### [Exercise details]
According to the hearing transcript, who in the FCDO is the overall risk owner for the security of staff?

### [Given text]

Sir Philip Barton: That is correct.

Chair: Fabulous.

Q371       Royston Smith: I know that numbers are not terribly helpful, but what about Cantonese training? Could you give us a reasonable percentage relating to Mandarin and Cantonese? There are a lot of Cantonese speakers as well as Mandarin speakers in the diaspora all over the world, actually.

Sir Philip Barton: I would have thought we can, but we will have to come back to you. It is a reasonable question; I just do not have the figure. We do teach Cantonese; I am not sure of the proportions.

Q372       Royston Smith: Sir Philip, you talked about priorities and about staff and how important staff are. Can I talk about the security of staff? For example, have you got a current assessment of the security of staff in the embassy in Tehran? Do they have an evacuation plan in place in the event that their security is compromised?

Sir Philip Barton: I am going to be a little cautious about what I say about particular countries, but let me describe the overall approach, because I do not want to be unhelpful.

First, the responsibility I take most seriously as Permanent Under-Secretary is the safety of our people around the world. It is not the biggest call on my time, but it is the single thing that I absolutely interrogate. It is not that I have to do everything on it myself, although I do take the decisions on the thorniest ones, but I absolutely want to be confident that we have the right systems in place.

We have a system where the geographical director in the FCDO is the overall risk owner. In a particular post, we will often have someone at the UK end who is giving overseas security advice, but we will also have people on the ground ensuring that they have the day-to-day management of the security of our people in hand and the ambassador on the ground is properly advised.

In the most acute situations, that is regularly reviewed. That can sometimes, in a very acute situation, be on a daily basis, so we can ensure that our posture is right. Clearly, we had to withdraw from Kyiv last year temporarily via Lviv, and then managed to go back. In all places—not just Ukraine—where we need to, there absolutely are up-to-date and tested evacuation plans.

Q373       Royston Smith: Are you completely confident in the FCDO’s assessment of the safety of all staff in embassies? If you do not want to mention a specific place, I sort of understand that, but in Kyiv perhaps we could see that coming and an evacuation plan would be a bit more straightforward than something that sparked from riots on the street and then got out of hand.

Sir Philip Barton: Given the way you phrased your question, I will answer it like this: we look in a systematic and organised way at where and how we want to take risk. We want to be able to operate in difficult places. That is part of what I think we should do and are doing. It is really important that we have the ability to do that.

We have, to use a technical phrase, a cautious risk appetite around the safety and security of our people, and that is right. But we do ask our people to serve in difficult and dangerous places. What we do then is look at how we can mitigate those risks and ensure that we are as confident as we can be about their security. We make risk-based judgments around what we think is sensible where we do think it is safe enough to have our people.

### [Information shown]
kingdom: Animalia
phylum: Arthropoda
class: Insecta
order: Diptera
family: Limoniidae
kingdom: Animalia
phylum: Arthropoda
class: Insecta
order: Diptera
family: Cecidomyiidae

---

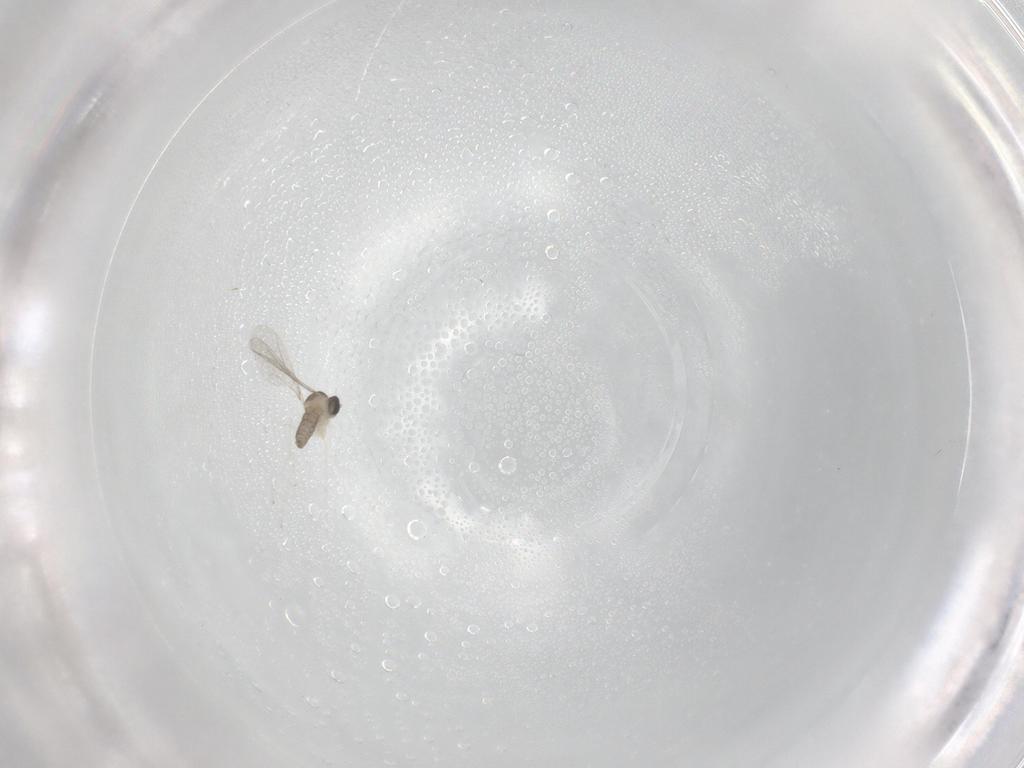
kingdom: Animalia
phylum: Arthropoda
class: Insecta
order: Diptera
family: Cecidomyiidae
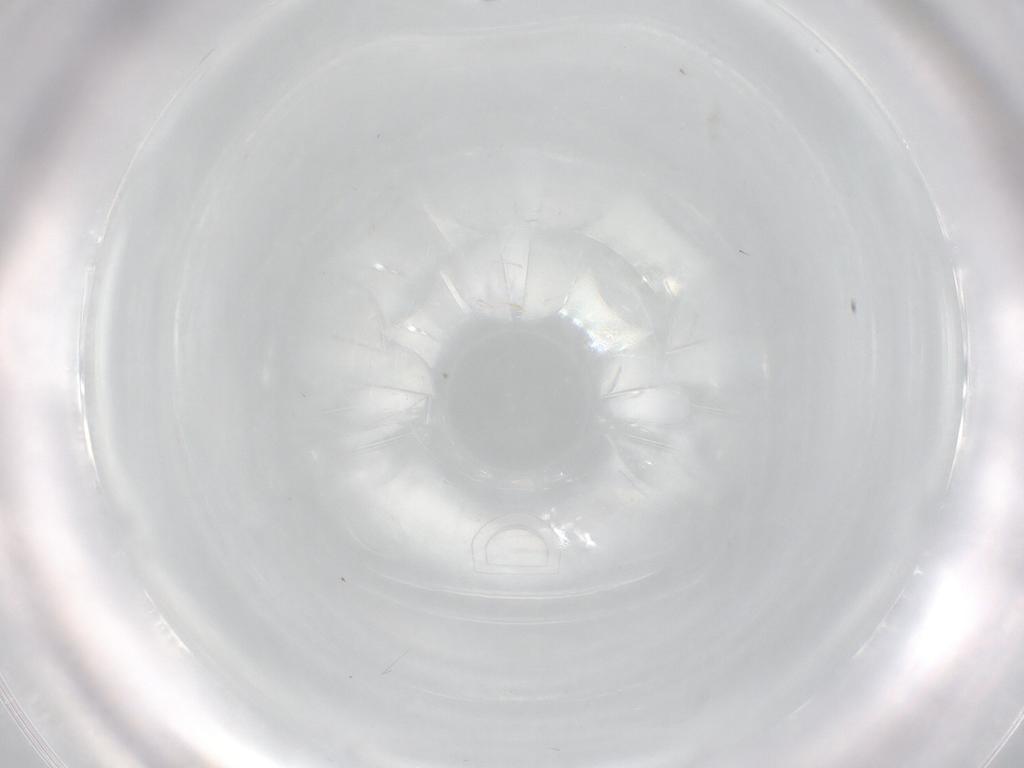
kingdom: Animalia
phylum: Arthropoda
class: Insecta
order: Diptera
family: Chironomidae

### [Task response]
The geographical director in the FCDO.